Questo nuovo “Sogno” Contemporaneo sarebbe servito ad affrontare la grave crisi economica del 2008: per la prima volta il mondo scopre il vero volto del Capitalismo.
Aziende chiuse o delocalizzate, milioni di posti di lavoro in fumo, la destrutturazione del sistema economico che aveva tenuto in piedi le democrazie occidentali fino a quel momento getta un velo di perenne incertezza sulla nostra esistenza.
La rabbia come risposta istintiva, l’involgarimento del linguaggio quotidiano, un’ulteriore chiusura dettata dall’insicurezza e dalla paura, hanno poi fatto nascere dentro molti di noi un sentimento di odio e di supina accettazione dell’emergere di nuovi totalitarismi.
La parentesi dell’ “Antipolitica” come risposta rispetto ad un vuoto totale di proposta politica da parte di gruppi dirigenti oramai vetusti e non in grado di interpretare la domanda di cambiamento che perveniva dalle nuove generazioni, seppure con alcuni piccolissimi sprazzi di energia positiva, non riuscì ad invertire la tendenza negativa che abbiamo fin’ora analizzato.
Eccoci dunque all’ Italia di oggi : viviamo in un paese che non vede l’ora di consegnare il governo, con larghissima maggioranza di consensi, ad un uomo che fino a qualche anno fa inveiva contro i cittadini Napoletani urlando “Lavali col fuoco” e ad una donna che si richiama apertamente al neofascismo quale ideologia di riferimento.
Se questo è, allora forse la mia generazione, a questo punto, non può più permettersi di restare in tribuna senza toccare palla.

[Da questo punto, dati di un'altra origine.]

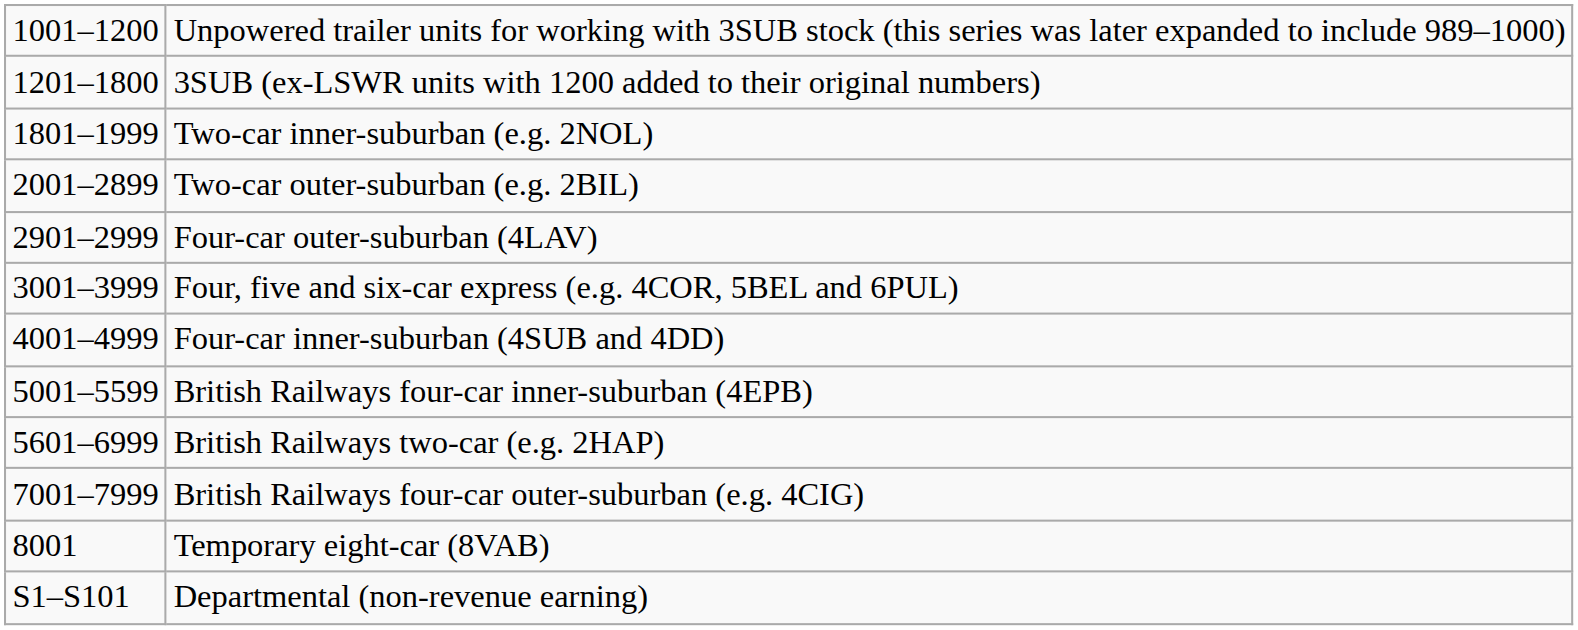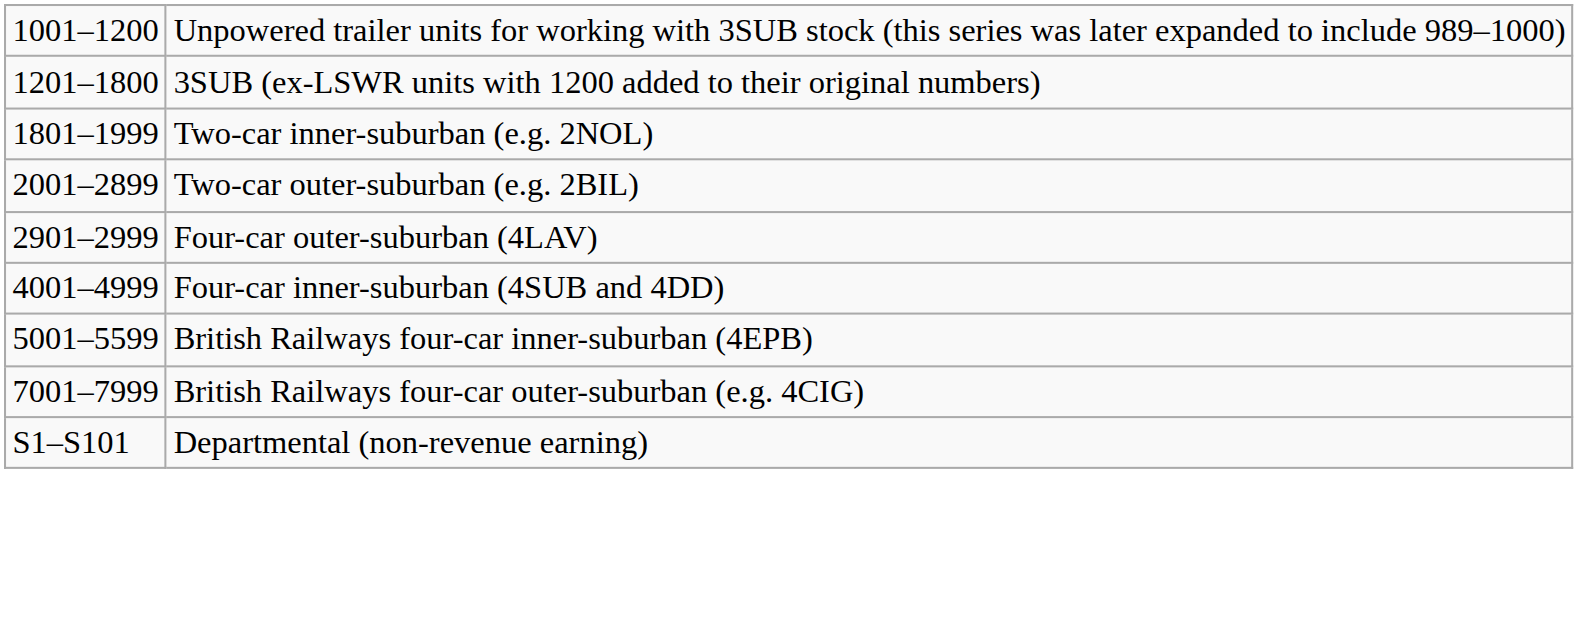- row: 3001–3999 | Four, five and six-car express (e.g. 4COR, 5BEL and 6PUL)
- row: 5601–6999 | British Railways two-car (e.g. 2HAP)
- row: 8001 | Temporary eight-car (8VAB)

E’vero, la storia degli ultimi trent’anni, appena maldestramente riassunta, un po’ dimostra che le condizioni per impegnarsi attivamente al fine di invertire questa tendenza di regressione culturale e sociale non erano e non sono proprio le più favorevoli.
Nonostante questo, il tempo a nostra disposizione oramai è davvero scaduto:
O lavoriamo per ricostruire, con fatica e sacrificio, alcuni punti di riferimento valoriali condivisi oppure rischiamo davvero di assistere inermi al declino irreversibile della nostra Democrazia.
Dobbiamo trovare la forza di contestare una visione iperpersonalistica e narcisista delle cose del mondo che qualcuno continua ad imporci al fine di trarre vantaggio dalle nostre divisioni.
Noi che siamo nati in una società che c’ha insegnato a prevaricare il prossimo e a porre il nostro “Ego” al di sopra di tutto, perfino al di sopra dei ritmi biologici del pianeta in cui viviamo, dobbiamo trovare le energie per riaffermare i valori della solidarietà e della cooperazione.
Il “Venti-Venti” dia inizio ad un laboratorio culturale per un nuovo Umanesimo, non c’è altra strada.
O ci si salva insieme, o si muore tutti uno alla volta.
Che sia l’anno del coraggio, auguri a tutti voi!